▸ **What you have to do**:
Repeat the listing in full, preserving every character.

**********

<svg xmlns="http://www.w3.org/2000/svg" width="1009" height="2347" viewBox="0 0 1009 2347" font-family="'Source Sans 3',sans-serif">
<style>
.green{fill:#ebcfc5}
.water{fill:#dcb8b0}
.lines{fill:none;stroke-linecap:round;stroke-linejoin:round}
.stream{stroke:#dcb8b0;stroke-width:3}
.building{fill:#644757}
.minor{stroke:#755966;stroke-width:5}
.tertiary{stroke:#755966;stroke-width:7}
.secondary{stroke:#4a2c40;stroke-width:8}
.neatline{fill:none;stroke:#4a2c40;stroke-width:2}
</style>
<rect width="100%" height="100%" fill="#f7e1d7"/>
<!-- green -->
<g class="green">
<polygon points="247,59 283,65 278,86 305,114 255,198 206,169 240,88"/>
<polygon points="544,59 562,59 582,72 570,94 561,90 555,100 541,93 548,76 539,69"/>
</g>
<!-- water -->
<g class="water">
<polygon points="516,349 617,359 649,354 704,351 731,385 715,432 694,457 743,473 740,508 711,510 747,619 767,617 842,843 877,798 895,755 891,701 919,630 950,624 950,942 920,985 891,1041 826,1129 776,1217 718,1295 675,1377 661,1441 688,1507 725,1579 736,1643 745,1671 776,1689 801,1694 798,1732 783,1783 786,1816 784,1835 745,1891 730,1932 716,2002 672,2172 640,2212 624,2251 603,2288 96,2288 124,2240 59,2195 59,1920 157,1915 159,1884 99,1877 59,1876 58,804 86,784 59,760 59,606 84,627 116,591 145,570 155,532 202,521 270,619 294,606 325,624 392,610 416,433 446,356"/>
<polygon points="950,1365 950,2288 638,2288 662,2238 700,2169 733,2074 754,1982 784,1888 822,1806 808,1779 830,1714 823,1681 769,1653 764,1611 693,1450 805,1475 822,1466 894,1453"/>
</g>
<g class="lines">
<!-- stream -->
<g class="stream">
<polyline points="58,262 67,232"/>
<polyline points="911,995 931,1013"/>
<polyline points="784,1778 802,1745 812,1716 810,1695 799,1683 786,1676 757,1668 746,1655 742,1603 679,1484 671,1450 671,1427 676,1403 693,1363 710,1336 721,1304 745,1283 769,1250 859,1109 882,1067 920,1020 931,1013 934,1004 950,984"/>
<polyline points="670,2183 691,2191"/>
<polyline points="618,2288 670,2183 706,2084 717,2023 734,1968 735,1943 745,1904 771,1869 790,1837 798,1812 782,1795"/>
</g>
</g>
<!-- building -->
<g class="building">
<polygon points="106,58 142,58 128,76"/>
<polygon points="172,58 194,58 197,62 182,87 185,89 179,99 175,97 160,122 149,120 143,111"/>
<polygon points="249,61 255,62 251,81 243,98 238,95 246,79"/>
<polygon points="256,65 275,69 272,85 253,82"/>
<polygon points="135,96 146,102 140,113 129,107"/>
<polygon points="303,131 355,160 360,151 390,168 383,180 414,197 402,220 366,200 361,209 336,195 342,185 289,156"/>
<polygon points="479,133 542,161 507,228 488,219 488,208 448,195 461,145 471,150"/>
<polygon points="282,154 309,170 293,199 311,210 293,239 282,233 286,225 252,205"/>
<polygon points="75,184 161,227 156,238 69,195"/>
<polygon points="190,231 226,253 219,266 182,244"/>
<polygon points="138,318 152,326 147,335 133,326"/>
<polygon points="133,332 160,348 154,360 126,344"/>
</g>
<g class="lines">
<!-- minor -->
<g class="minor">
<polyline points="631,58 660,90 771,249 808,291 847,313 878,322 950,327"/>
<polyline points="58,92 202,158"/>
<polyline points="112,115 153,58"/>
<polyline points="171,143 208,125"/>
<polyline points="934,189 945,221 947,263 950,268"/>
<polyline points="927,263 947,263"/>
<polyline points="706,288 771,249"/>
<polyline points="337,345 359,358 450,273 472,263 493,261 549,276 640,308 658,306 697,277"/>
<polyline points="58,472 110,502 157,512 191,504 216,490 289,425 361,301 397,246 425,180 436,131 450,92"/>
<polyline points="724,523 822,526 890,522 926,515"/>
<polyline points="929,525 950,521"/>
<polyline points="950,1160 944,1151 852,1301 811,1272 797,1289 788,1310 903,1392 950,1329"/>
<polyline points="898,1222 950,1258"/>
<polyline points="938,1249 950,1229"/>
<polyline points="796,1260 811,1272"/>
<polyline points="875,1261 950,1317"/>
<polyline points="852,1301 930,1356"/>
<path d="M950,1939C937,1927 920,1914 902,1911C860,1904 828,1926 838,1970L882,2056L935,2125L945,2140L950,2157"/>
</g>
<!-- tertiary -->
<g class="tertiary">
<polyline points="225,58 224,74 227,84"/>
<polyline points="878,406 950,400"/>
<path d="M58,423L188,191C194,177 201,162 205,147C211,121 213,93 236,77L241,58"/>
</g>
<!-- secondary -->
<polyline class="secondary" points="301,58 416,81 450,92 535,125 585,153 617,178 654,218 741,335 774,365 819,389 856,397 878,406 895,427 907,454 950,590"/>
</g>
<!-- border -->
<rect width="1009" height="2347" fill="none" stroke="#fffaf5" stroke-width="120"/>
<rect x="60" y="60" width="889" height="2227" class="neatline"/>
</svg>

**********

▸ **Solved problem**:
<svg xmlns="http://www.w3.org/2000/svg" width="1009" height="2347" viewBox="0 0 1009 2347" font-family="'Source Sans 3',sans-serif">
<style>
.green{fill:#ebcfc5}
.water{fill:#dcb8b0}
.lines{fill:none;stroke-linecap:round;stroke-linejoin:round}
.stream{stroke:#dcb8b0;stroke-width:3}
.building{fill:#644757}
.minor{stroke:#755966;stroke-width:5}
.tertiary{stroke:#755966;stroke-width:7}
.secondary{stroke:#4a2c40;stroke-width:8}
.neatline{fill:none;stroke:#4a2c40;stroke-width:2}
</style>
<rect width="100%" height="100%" fill="#f7e1d7"/>
<!-- green -->
<g class="green">
<polygon points="247,59 283,65 278,86 305,114 255,198 206,169 240,88"/>
<polygon points="544,59 562,59 582,72 570,94 561,90 555,100 541,93 548,76 539,69"/>
</g>
<!-- water -->
<g class="water">
<polygon points="516,349 617,359 649,354 704,351 731,385 715,432 694,457 743,473 740,508 711,510 747,619 767,617 842,843 877,798 895,755 891,701 919,630 950,624 950,942 920,985 891,1041 826,1129 776,1217 718,1295 675,1377 661,1441 688,1507 725,1579 736,1643 745,1671 776,1689 801,1694 798,1732 783,1783 786,1816 784,1835 745,1891 730,1932 716,2002 672,2172 640,2212 624,2251 603,2288 96,2288 124,2240 59,2195 59,1920 157,1915 159,1884 99,1877 59,1876 58,804 86,784 59,760 59,606 84,627 116,591 145,570 155,532 202,521 270,619 294,606 325,624 392,610 416,433 446,356"/>
<polygon points="950,1365 950,2288 638,2288 662,2238 700,2169 733,2074 754,1982 784,1888 822,1806 808,1779 830,1714 823,1681 769,1653 764,1611 693,1450 805,1475 822,1466 894,1453"/>
</g>
<g class="lines">
<!-- stream -->
<g class="stream">
<polyline points="58,262 67,232"/>
<polyline points="911,995 931,1013"/>
<polyline points="784,1778 802,1745 812,1716 810,1695 799,1683 786,1676 757,1668 746,1655 742,1603 679,1484 671,1450 671,1427 676,1403 693,1363 710,1336 721,1304 745,1283 769,1250 859,1109 882,1067 920,1020 931,1013 934,1004 950,984"/>
<polyline points="670,2183 691,2191"/>
<polyline points="618,2288 670,2183 706,2084 717,2023 734,1968 735,1943 745,1904 771,1869 790,1837 798,1812 782,1795"/>
</g>
</g>
<!-- building -->
<g class="building">
<polygon points="106,58 142,58 128,76"/>
<polygon points="172,58 194,58 197,62 182,87 185,89 179,99 175,97 160,122 149,120 143,111"/>
<polygon points="249,61 255,62 251,81 243,98 238,95 246,79"/>
<polygon points="256,65 275,69 272,85 253,82"/>
<polygon points="135,96 146,102 140,113 129,107"/>
<polygon points="303,131 355,160 360,151 390,168 383,180 414,197 402,220 366,200 361,209 336,195 342,185 289,156"/>
<polygon points="479,133 542,161 507,228 488,219 488,208 448,195 461,145 471,150"/>
<polygon points="282,154 309,170 293,199 311,210 293,239 282,233 286,225 252,205"/>
<polygon points="75,184 161,227 156,238 69,195"/>
<polygon points="190,231 226,253 219,266 182,244"/>
<polygon points="138,318 152,326 147,335 133,326"/>
<polygon points="133,332 160,348 154,360 126,344"/>
</g>
<g class="lines">
<!-- minor -->
<g class="minor">
<polyline points="631,58 660,90 771,249 808,291 847,313 878,322 950,327"/>
<polyline points="58,92 202,158"/>
<polyline points="112,115 153,58"/>
<polyline points="171,143 208,125"/>
<polyline points="934,189 945,221 947,263 950,268"/>
<polyline points="927,263 947,263"/>
<polyline points="706,288 771,249"/>
<polyline points="337,345 359,358 450,273 472,263 493,261 549,276 640,308 658,306 697,277"/>
<polyline points="58,472 110,502 157,512 191,504 216,490 289,425 361,301 397,246 425,180 436,131 450,92"/>
<polyline points="724,523 822,526 890,522 926,515"/>
<polyline points="929,525 950,521"/>
<polyline points="950,1160 944,1151 852,1301 811,1272 797,1289 788,1310 903,1392 950,1329"/>
<polyline points="898,1222 950,1258"/>
<polyline points="938,1249 950,1229"/>
<polyline points="796,1260 811,1272"/>
<polyline points="875,1261 950,1317"/>
<polyline points="852,1301 930,1356"/>
<path d="M950,1939C937,1927 920,1914 902,1911C860,1904 828,1926 838,1970L882,2056L935,2125L945,2140L950,2157"/>
</g>
<!-- tertiary -->
<g class="tertiary">
<polyline points="225,58 224,74 227,84"/>
<polyline points="878,406 950,400"/>
<path d="M58,423L188,191C194,177 201,162 205,147C211,121 213,93 236,77L241,58"/>
</g>
<!-- secondary -->
<polyline class="secondary" points="301,58 416,81 450,92 535,125 585,153 617,178 654,218 741,335 774,365 819,389 856,397 878,406 895,427 907,454 950,590"/>
</g>
<!-- border -->
<rect width="1009" height="2347" fill="none" stroke="#fffaf5" stroke-width="120"/>
<rect x="60" y="60" width="889" height="2227" class="neatline"/>
</svg>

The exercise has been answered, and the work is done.